TEXT ->
The National Association of Postal Supervisors is lobbying senators to support reforms to the Postal Service’s retiree health care payment schedule ahead of a Senate hearing Tuesday on ways to rescue the cash-strapped agency.
The union, which has 32,000 members, has sent a letter to lawmakers urging them to apply Postal Service pension overpayments to retiree health care bills.
“Realignment of the Postal Service’s retiree health prefunding payments clearly would defuse the postal crisis,” said union president Louis Atkins in the letter, which asked senators to support legislation sponsored by Sens. Tom Carper (D-Del.) and Susan Collins (R-Maine). “Most important, this action would eliminate the need for sweeping, alternative proposals recently advanced by the Postal Service.”
Atkins cited studies estimating that the pension surplus was between $55 billion and $75 billion.
The Postal Service said last month that it would not have the money to pay a $5.5 billion bill for future employee health care costs due Sept. 30.
The agency faces about $9 billion in losses this year. It seeks Congress’ permission to break union contracts in order to lay off 120,000 workers. In addition, it is proposing to end Saturday delivery and close thousands of small post offices.

SUPPLIED INFORMATION ->

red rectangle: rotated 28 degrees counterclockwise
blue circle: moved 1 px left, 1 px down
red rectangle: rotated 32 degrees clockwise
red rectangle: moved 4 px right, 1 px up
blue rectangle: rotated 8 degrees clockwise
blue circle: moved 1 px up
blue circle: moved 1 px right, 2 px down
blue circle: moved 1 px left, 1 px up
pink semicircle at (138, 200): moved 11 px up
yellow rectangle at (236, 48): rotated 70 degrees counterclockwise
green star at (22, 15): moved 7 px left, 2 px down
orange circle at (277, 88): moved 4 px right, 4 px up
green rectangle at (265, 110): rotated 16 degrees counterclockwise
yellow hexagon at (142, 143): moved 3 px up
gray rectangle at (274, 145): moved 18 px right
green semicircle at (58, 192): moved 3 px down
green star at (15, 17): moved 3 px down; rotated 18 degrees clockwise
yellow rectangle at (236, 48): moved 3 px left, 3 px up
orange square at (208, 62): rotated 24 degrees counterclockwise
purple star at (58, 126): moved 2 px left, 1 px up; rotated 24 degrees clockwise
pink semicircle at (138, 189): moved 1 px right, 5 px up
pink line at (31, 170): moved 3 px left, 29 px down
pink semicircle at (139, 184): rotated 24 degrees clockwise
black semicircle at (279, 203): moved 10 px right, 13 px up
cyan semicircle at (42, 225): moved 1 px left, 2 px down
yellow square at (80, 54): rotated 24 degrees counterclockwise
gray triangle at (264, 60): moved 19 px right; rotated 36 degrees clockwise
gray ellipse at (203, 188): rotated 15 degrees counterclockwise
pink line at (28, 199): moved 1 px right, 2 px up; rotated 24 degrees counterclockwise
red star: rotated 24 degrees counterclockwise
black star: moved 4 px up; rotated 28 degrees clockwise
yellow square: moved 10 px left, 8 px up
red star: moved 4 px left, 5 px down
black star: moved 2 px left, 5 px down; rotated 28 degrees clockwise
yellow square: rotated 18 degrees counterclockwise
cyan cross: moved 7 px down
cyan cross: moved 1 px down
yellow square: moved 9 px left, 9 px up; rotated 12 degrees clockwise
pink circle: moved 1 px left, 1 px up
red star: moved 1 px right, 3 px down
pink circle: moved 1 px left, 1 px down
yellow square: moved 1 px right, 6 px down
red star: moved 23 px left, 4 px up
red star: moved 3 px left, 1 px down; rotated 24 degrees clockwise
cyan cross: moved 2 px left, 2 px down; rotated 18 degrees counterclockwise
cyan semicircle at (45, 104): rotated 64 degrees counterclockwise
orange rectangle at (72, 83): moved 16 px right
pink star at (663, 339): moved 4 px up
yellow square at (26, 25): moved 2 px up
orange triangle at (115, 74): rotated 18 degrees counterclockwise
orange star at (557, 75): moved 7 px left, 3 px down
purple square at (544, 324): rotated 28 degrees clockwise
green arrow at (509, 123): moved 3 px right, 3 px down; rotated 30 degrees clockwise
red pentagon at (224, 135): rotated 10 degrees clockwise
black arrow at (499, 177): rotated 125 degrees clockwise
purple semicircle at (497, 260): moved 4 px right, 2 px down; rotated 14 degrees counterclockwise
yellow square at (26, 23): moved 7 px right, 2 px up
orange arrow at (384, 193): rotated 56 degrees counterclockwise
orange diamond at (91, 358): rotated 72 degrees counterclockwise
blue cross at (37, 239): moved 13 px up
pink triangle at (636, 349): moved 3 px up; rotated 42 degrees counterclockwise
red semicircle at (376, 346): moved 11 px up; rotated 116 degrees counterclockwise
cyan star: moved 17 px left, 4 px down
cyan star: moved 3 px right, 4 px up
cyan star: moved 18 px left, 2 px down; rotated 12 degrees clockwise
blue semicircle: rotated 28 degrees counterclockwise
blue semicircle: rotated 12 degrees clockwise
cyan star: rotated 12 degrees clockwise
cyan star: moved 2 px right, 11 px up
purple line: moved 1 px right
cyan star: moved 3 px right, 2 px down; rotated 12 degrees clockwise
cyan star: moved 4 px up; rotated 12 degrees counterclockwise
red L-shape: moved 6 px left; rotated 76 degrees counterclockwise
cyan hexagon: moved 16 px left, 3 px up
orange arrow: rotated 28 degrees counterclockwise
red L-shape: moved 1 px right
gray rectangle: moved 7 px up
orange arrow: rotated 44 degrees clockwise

TASK TO CARRY OUT ->
Continue the news report on the postal supervisors' push to reform the Postal Service's retiree health care payments, starting after its final sentence.

REPLY TO THE EXERCISE ->
The union opposes all of those measures.
Postmaster General Patrick Donahoe is scheduled to appear Tuesday before the Senate Homeland Security and Governmental Affairs Committee. Atkins, American Postal Workers Union president Cliff Guffey, and representatives from the Office of Personnel Management, the Government Accountability Office, Hearst Magazines and the National Newspaper Association also will testify.
The House Oversight and Government Reform Committee recently launched a website called SavingThePostalService.com. The home page includes a ticker that counts down the days until the Postal Service defaults on its retiree health care dues.
Chairman Darrell Issa (R-Calif.) also has proposed legislation to reform the agency.